There Will Be Blood
Paul Thomas Anderson
par Gilles Marsolais
Le dernier opus de Paul Thomas Anderson, There Will Be Blood, risque de désarçonner ses détracteurs qui ne retrouveront rien de l’univers quelque peu maniéré de Magnolia ou de Punch-Drunk Love. Mais ce sera pour le mieux, pour leur plus grand bien, puisque ce film remarquable, ce morceau de bravoure n’est pas loin d’atteindre au « chef-d’oeuvre du siècle » proclamé par la critique américaine et ses fans inconditionnels.
Prospecteur minier sur la côte ouest au début du XXe siècle, qui finira par faire fortune dans l’or noir, Daniel Plainview est l’incarnation même du rêve américain et de son revers, l’appât du gain qui conduit au capitalisme sauvage. Mieux que dans Gangs of New York, par son jeu intériorisé, Daniel Day-Lewis interprète avec une rare subtilité l’aspect retors de ce self-made man, de ce maverick qui s’avère progressivement être un caractériel, voire un véritable monstre qui écrase tous ceux qui s’opposent à la réalisation de son rêve : devenir riche et puissant. L’autre pôle incontournable de la culture américaine, c’est la religion. Donc, autre figure emblématique de ce mythe fondateur de l’Amérique, le preacher qu’il rencontre sur sa route (troublant Paul Dano, à travers sa fragilité même et son ambiguïté, en jeune prédicateur de l’Église de la Troisième Révélation!), tout aussi retors et manipulateur que lui-même, complémentaire reflet insupportable de sa propre vérité, et qui s’impose d’emblée comme un incontournable de ce récit au souffle ample embrassant les grands espaces et les destins hors du commun.
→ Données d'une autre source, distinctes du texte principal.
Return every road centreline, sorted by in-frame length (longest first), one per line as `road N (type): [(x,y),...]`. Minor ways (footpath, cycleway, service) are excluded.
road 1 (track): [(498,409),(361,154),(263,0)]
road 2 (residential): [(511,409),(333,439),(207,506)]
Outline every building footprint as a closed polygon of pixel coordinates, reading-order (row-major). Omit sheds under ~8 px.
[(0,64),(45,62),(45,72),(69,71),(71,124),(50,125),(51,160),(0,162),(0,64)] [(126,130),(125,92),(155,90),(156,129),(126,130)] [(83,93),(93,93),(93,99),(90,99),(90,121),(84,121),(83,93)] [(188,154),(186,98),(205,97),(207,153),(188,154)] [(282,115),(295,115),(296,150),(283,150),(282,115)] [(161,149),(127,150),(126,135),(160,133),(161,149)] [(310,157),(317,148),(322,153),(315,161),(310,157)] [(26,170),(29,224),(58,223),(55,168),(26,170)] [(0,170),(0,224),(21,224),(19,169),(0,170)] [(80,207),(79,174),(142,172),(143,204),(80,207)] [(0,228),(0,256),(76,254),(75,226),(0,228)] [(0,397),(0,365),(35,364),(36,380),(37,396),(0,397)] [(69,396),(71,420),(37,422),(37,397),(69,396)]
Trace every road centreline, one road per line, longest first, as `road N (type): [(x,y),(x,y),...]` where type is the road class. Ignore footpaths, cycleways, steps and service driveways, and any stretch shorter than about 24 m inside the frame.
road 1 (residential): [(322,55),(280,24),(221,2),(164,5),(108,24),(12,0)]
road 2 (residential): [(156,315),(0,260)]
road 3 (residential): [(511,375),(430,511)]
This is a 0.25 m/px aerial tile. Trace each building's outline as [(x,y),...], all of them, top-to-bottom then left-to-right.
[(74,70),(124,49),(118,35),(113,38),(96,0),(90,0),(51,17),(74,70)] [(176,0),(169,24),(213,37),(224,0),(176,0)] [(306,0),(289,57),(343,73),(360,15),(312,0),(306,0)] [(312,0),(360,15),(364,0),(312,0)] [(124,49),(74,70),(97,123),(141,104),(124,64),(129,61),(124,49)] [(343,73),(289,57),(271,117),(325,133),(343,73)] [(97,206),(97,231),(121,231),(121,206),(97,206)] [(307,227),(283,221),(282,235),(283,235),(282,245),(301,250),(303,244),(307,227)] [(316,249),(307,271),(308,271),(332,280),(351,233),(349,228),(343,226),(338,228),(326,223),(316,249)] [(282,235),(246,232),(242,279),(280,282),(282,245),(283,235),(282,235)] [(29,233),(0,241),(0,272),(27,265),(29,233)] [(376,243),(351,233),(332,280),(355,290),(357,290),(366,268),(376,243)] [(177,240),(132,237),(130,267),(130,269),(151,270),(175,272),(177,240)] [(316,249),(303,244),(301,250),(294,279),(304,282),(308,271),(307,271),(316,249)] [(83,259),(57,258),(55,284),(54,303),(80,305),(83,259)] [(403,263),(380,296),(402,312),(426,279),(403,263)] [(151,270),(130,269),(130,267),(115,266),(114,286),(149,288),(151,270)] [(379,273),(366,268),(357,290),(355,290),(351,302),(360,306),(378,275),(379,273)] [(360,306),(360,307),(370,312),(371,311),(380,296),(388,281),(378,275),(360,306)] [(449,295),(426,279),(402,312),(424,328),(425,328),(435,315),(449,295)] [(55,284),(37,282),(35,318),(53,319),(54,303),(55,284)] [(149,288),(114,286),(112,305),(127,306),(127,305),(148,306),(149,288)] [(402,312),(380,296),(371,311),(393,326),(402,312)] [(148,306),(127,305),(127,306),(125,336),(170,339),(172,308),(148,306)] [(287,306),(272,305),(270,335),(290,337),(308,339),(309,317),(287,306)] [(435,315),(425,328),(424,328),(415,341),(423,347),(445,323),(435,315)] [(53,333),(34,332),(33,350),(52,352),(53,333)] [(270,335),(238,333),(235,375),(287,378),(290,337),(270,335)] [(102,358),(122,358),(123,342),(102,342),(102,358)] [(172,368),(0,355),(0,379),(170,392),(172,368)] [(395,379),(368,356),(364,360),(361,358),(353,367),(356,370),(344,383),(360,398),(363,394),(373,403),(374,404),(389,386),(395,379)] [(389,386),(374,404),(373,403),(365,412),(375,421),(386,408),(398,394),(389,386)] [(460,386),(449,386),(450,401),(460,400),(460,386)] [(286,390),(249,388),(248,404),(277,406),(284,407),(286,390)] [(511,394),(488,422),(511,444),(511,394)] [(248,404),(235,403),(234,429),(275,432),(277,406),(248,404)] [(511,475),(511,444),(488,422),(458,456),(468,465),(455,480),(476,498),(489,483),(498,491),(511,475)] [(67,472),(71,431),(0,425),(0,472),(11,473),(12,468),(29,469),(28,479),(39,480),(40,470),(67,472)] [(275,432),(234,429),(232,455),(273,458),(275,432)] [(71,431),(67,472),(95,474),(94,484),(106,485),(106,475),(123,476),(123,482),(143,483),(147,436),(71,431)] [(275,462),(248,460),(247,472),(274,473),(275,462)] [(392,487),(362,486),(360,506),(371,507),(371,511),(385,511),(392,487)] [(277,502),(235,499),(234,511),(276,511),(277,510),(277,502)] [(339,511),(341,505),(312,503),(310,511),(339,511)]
Après une audacieuse présentation de plus de quinze minutes, sans dialogues, du personnage du prospecteur aventurier tout entier centré sur son rêve obsessionnel malgré ses déboires, ce film remarquable, d’une durée inhabituelle (2 h 45), file à la vitesse d’une balle, soutenu par la musique concrète de Jonny Greenwood (Radiohead) et une bande sonore tout en nuances qui ose s’aventurer sur le terrain de l’expérimentation, et a la puissance d’un cours d’eau sauvage (ou d’un brutal jet de pétrole incontrôlable confirmant l’existence d’une nappe souterraine!) charriant avec lui le limon et les toxines. Il est à prendre tel quel, même avec ses excès baroques qui pourront passer pour des imperfections aux yeux de certains. Quoi qu’il en soit, inspiré du roman Oil! d’Upton Sinclair, There Will Be Blood s’impose déjà comme un classique du cinéma américain, au même titre que certains films de George Stevens (Giant), John Huston, Orson Welles (dont Citizen Kane, bien évidemment), ne serait-ce que pour sa formidable étude de caractères et une certaine idée du cinéma qui le traverse.
Mais aussi, la prospection cruelle des apparences, et la réflexion sur les valeurs matérielles et spirituelles que sous-tend ce travail sur la vérité et le mensonge, qui trouve son prolongement chez le personnage du fils sacrifié devenu sourd à l’appel du père, et son point d’orgue dans sa finale démoniaque au cours de laquelle l’idée même de la religion en prend pour son rhume, font de ce film une oeuvre résolument inscrite dans la contemporanéité de l’Amérique.